I brooded and at last said, “I hope you gave her a handsome bonus at least.”
“Bonus? Why ever would I do that? You’re too generous with the servants. She was well paid, got to see the Eiffel Tower, and was blanchie et nourrie (her clothing was washed and she was fed) at my expense for months.”
“My expense,” I growled. Then I remembered something. “I’ll get her address from Geneviève; I promised Christine money for her dowry to marry Geneviève’s brother.”
Adhéaume made that puffing sound of exasperation. “First you’ll have to find her. I dismissed Geneviève as well.”
I burst into tears and sobbed and sobbed and the nurse had to rush to take the babies from my arms. I assumed they were being bottle-fed in the room next door. Adhéaume sneaked away, always the coward. Undoubtedly he was rushing off to another auction. Somewhere in Paris there must have been a magnificent desk by Boulle of rare woods and gold fittings for sale for just the price of two downtown city blocks in Dallas.

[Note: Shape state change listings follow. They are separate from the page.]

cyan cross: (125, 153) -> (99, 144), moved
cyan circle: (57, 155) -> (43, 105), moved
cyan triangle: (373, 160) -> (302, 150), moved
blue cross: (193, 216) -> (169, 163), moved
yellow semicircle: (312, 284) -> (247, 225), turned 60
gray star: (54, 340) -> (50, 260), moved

Or a selfish woman willing to trade her pussy for a tiara.
We’d squabbled over the children’s names. I wanted to name the little girl Yvette after my sister and the boy Paul after my father. Those were both recognized names at the mairie. It turns out that if you were Irish and you wanted to name your children Deirdre and Cuchulain, you couldn’t. In those days, at least, there was an official list of saints’ names and only those were legal in France. Not for France, any of those poetic one-of-a-kind names chosen by black Americans, like Nakesha, as a unique handmade identity, a sort of haiku label, a magic ring. If you were Muslim, your son became Joseph, even if you preferred Karim or Abdellah. If you were German, your little Greta became Marthe.
“Yvette,” Addy said, “is an accordionist’s name.”
Addy and his mother held out for Ghislaine for the girl and Foulques for the boy, medieval family names. “And what will their nicknames in America be? Gristle and Fuck? Fuckface?”
“Why would they have American nicknames?” Addy’s mother asked, genuinely puzzled.
“They might want to go to university there. American schools have a very lively campus life.”
“That will never happen,” the old baroness said. Addy had told me that when he was a child she’d given him a very short list of acceptable playmates. She was very snobbish, he said with a smile, as if it were a virtue.
The wet nurse arrived from the Morvan the next day and started to feed my babies right away, one on each breast. My own breasts were so full of milk they hurt; if one of the babies cried (it was usually Foulques), the milk would spurt out of me, which Addy thought was distastefully “primitive.”
The wet nurse was very young, a bit stupid, nineteen at most, with hyperthyroid eyes and lips so swollen they were always parted; for some reason they reminded me of her swollen breasts. Apparently she had just had a little girl of her own, whom she farmed out to a neighbor lady who was also nursing an infant. That way she could come to the big city and feed my babies. Her name was Marguerite, which Addy said was perfect since it was a name for a cow.